What do people do in the jungle?, one might ask. I believe the answer is that they work and rest and play and dream, just as they do in the city. I notice the folks I met spent a lot more time practicing what they preach rather than preaching what others should practice.

Today the weather broke out in warmth. I drove to our town library to pick up some things to read. As I read fairly quickly, I made a sizable dent in the book "Analog Days: The Invention and Impact of the Moog Synthesizer ". Mr. Moog developed the machine that altered music forever. He lived "off the cultural grid", a theremin salesman with only basic piano training and an education in engineering. He took a love for theremins, harnessed it to a knowledge about analog transisitors, and a few chance meetings with little-known avante-garden musicians. Soon he was one of a generation of people who solved problems never before solved about sound and music generation. In some ways, he went from being a novelty kit salesman--a radio bum, or a theremin bum, if you will.
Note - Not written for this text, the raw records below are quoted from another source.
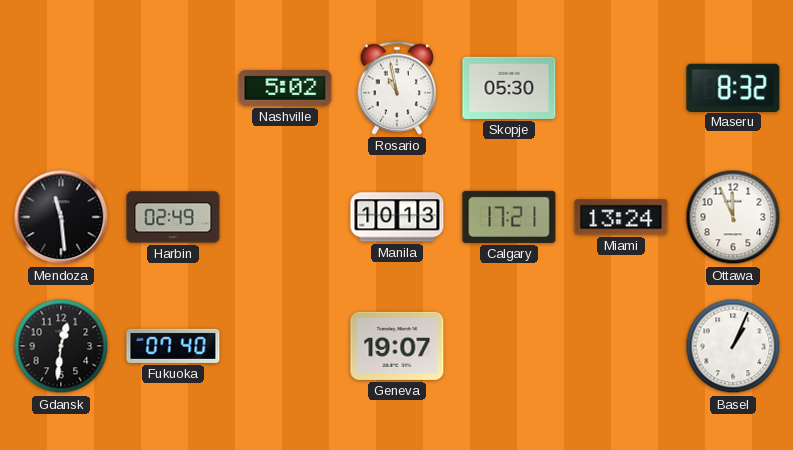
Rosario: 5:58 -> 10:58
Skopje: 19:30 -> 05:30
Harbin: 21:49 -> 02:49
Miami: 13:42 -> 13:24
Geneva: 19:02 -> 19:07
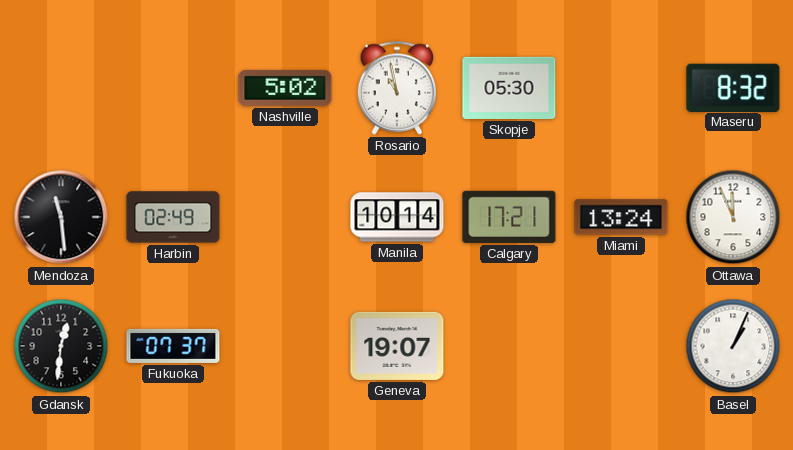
Manila: 10:13 -> 10:14
Fukuoka: 07:40 -> 07:37
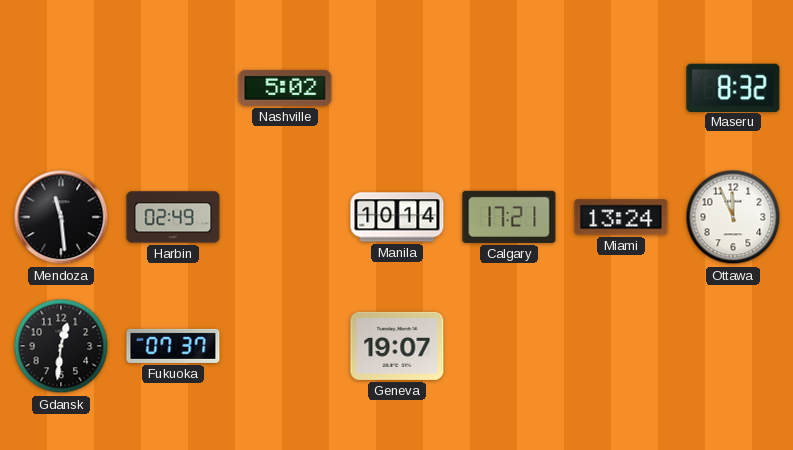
Rosario: 10:58 -> none
Skopje: 05:30 -> none
Basel: 1:04 -> none
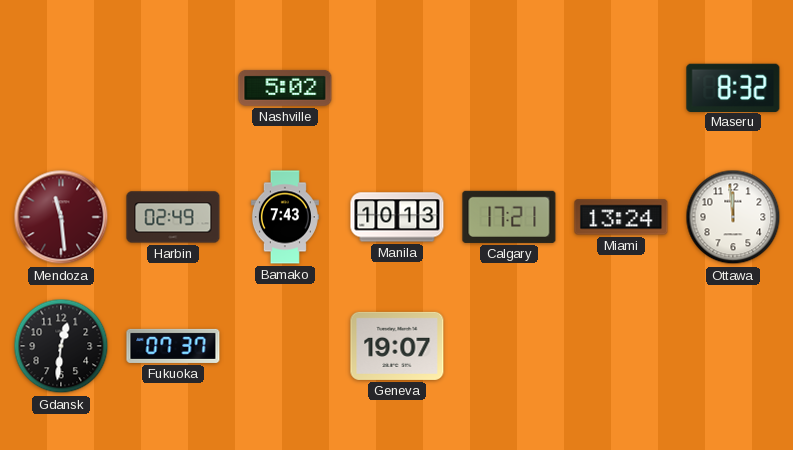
Mendoza dial: black -> burgundy
Bamako: none -> 7:43
Manila: 10:14 -> 10:13
Ottawa: 11:56 -> 11:59
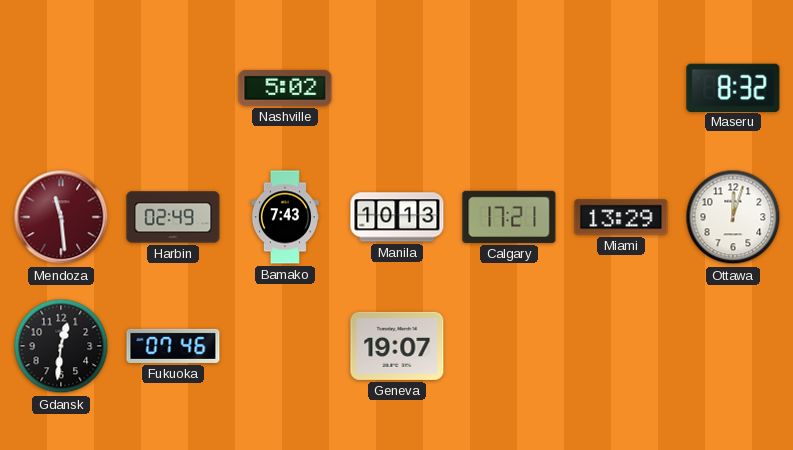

Then he
changed everything.

Thus, I'm not sure that science bums are bums at all. Someone must be in the rramparts where civilization and the jungle meet. I am pleased that Costa Rican and emigre scientists are in there watching over things as best they can, and learning all they can.
I trust in that kind of force for change more than folks who say much more and do much less.

My only regret, really, is that our prairies, our woodlands, and our
buttes and plains lack the toucans and coatis necessary to lure more folks to fight this same fight in our neglected places.